Sky beams up posh HQ

BSkyB takes on Beeb with news makeover

LONDON — In the U.S., News Corp.’s Fox News transformed TV news by pushing an opinionated, anti-liberal agenda. But it is another story across the Atlantic as Sky News — owned by the Murdoch-controlled paybox BSkyB — gears up to eclipse the BBC at its own, more sedate game.

This week Rupert Murdoch will officially open Sky News’ futuristic HQ, fashioned from a dilapidated warehouse beneath the Heathrow approach path, as part of the biggest shakeup in rolling news coverage in the U.K. for a decade.

“Sky News is about to deliver the next revolution in 24-hour news,” claims the outfit’s topper, British TV news vet Nick Pollard. “We are well funded and well armed for the fight ahead.”

Sky News’s multimillion- dollar makeover follows 18 months of intensive work on what may be the world’s biggest and most expensive TV news studio. BSkyB topper James Murdoch has ponied up the coin for the money-losing Sky News service amid intense competish from its rivals.

“This is all about Sky reasserting themselves as leaders in the field and making a big statement,” maintains Stewart Purvis, ex-boss of rival Independent Television News, who reckons the studio cost not less than £10 million ($17.8 million).

Designed by New York-based newsroom architects the Janson Design Group and set designers Production Design Group, the facility is certainly eye-catching.

“When I first saw it, it took my breath away,” observes Purvis, now a journalism professor at London’s City University.

“More like the bridge of the Starship Enterprise than a conventional TV news studio,” reckoned a media wag during the press tour.

Measuring some 7,500 square feet, the newsroom is double the size of the previous Sky News facility, which was literally falling to bits and risked going off the air this fall when a downpour threatened a flood.

The gleaming red and blue news hub features a state-of-the-art rotating news desk and a so-called news wall comprising 36 LED tiles that gives Sky great flexibility to highlight footage of the day’s big stories.

So much for style; can the content compete?

The first of Blighty’s 24-hour news nets when it launched almost 17 years ago, today Sky faces intense competition from rival channels, led by BBC News 24, and a host of Internet-based news services.

Sky enjoys an unmatched reputation for breaking hard stories first. On July 7, when terrorists bombed the London subway, ratings soared at Sky, the channel of choice for other U.K. media and government newsrooms.

But at other times, Sky is neck and neck with BBC News 24; CNN and the ITV News Channel bring up the rear.

The relaunch aims to deliver a more consistent performance overall.

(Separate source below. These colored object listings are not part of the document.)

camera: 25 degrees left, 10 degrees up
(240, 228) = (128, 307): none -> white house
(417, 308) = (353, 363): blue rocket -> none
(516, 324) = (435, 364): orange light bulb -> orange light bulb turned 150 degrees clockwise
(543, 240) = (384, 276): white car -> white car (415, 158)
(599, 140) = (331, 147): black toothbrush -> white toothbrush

To that end, the traditional rolling news format has been jettisoned in favor of shows designed to cater to different auds at different times of the day.

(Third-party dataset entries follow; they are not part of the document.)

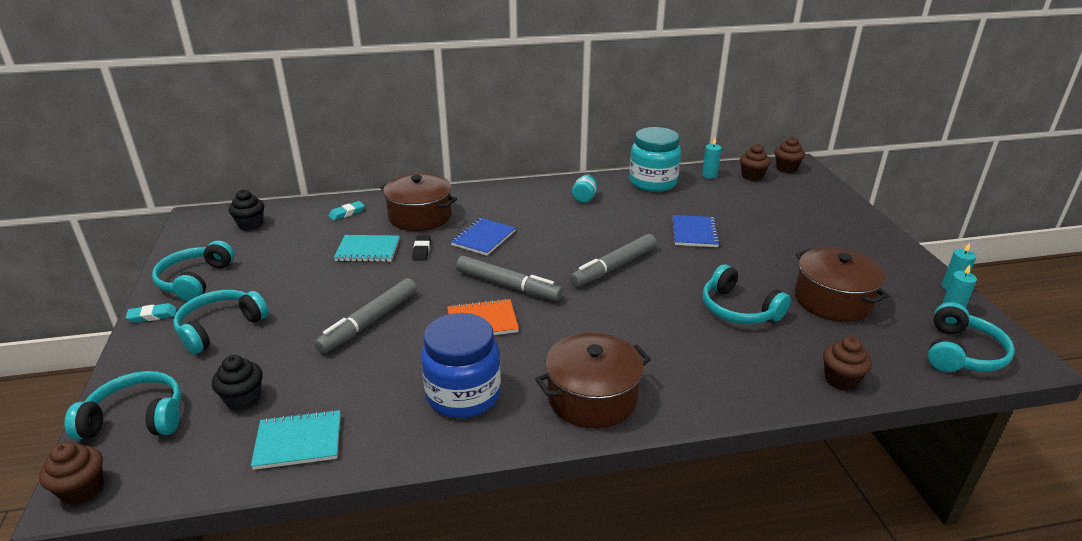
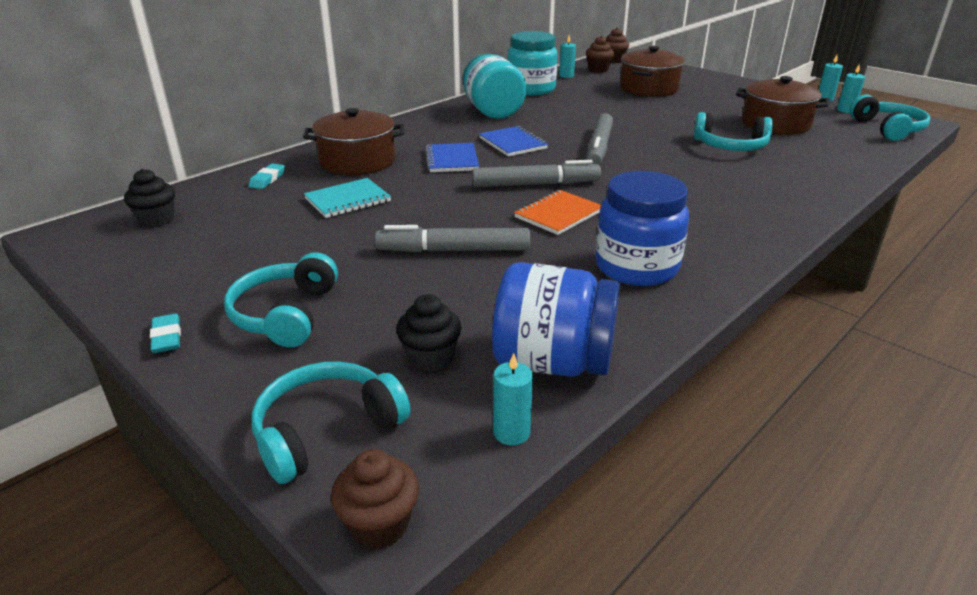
camera: 35 degrees left, 0 degrees up
(152, 316) = (167, 337): turquoise eraser -> turquoise eraser turned 60 degrees counterclockwise
(195, 280) = (170, 288): turquoise headphones -> none
(209, 475) = (511, 432): none -> turquoise candle
(298, 441) = (553, 362): turquoise notebook -> blue jar
(369, 322) = (453, 250): grey marker -> grey marker turned 90 degrees clockwise
(422, 250) = (406, 184): black eraser -> none
(584, 198) = (493, 111): turquoise jar -> turquoise jar, size x2.24
(592, 397) = (733, 230): brown pot -> brown pot (648, 88)
(694, 233) = (619, 111): blue notebook -> blue notebook (513, 143)
(841, 379) = (856, 163): brown cupcake -> none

Pollard’s spending spree includes acquiring talent from rival orgs, such as breakfast anchor Eamonn Holmes, and experimenting with three anchors instead of the traditional two.

Another signing is former Clinton State Dept. aide James Rubin, hosting a nightly international newsshow.

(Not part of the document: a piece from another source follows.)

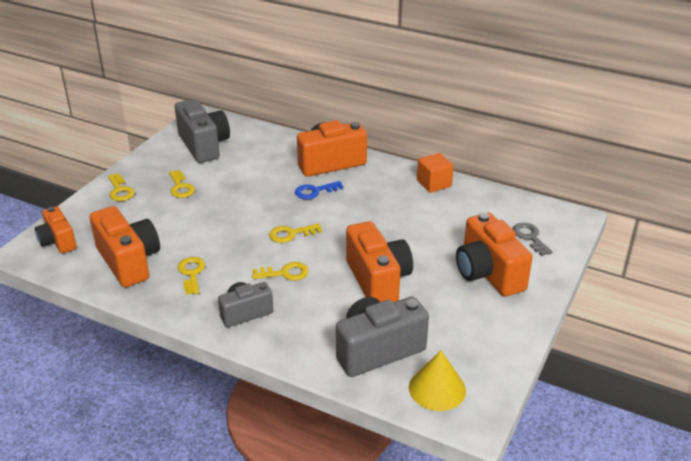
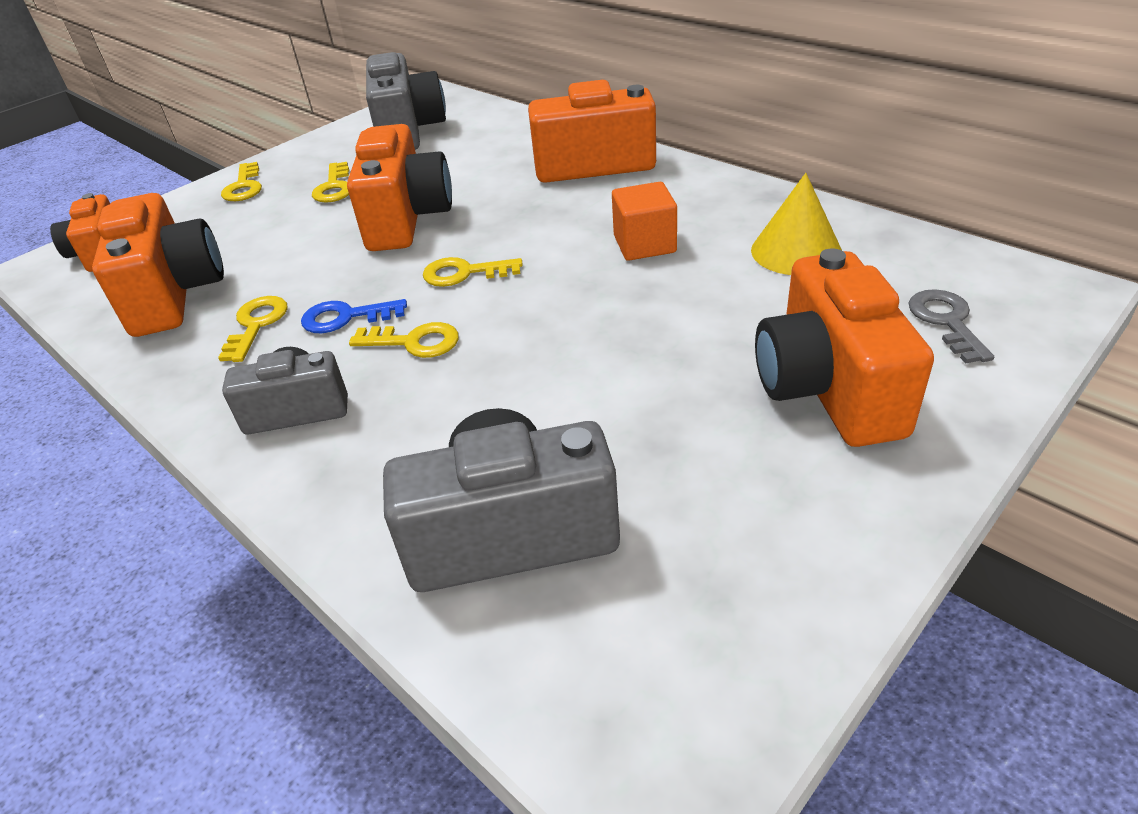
camera: 20 degrees right, 5 degrees up
(315, 191) = (544, 206): blue key -> blue key (346, 317)
(378, 280) = (583, 376): orange camera -> orange camera (407, 219)
(434, 183) = (769, 207): orange cube -> orange cube (644, 244)
(437, 389) = (606, 665): yellow cone -> yellow cone (796, 251)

“These changes will seek to broaden our appeal while cementing our position as the most innovative force in news television,” says Pollard.

He is determined to compete with the “very best the terrestrial channels offer in terms of exclusive stories and guests, production values and analysis.”

Pollard wants more recognition for individual reporters and production teams. But insiders wonder if the new, more upscale approach will dilute Sky’s hard-won reputation for being first with the big stories as working the newsroom gizmos and concentrating on high production values risk jeopardizing old-fashioned reporting. Pollard says this won’t happen. “When a big story breaks, we’ll tear up the schedule.”

He also rules out any attempt to emulate Fox News by giving the news a more opinionated slant, and one that reflects Murdoch’s right-of-center worldview.

British audiences, he says, have no appetite for biased news, and in any case U.K. regulators wouldn’t allow it.

In the past, when Sky flirted with a crude polemical program fronted by liberal-baiting Sun columnist Richard Littlejohn, the show flopped. (Murdoch owns the tabloid.)

“I like working here because it is straight Western news,” says Rubin. “These guys believe in reporting the news straight and there are others, who shall remain nameless, who don’t.”

But as BSkyB topper James Murdoch increases his investment in a loss-making service and regulators loosen their grip as an all-digital world emerges, will he resist the temptation to ‘Fox-ify’ Sky News?

The heavily resourced BBC, under the new leadership of ambitious news topper Peter Horrocks, is determined to prove once and for all that News 24 can beat Sky on breaking stories.

If Horrocks succeeds and the Sky relaunch fails to deliver, the Fox route could prove too much to ignore.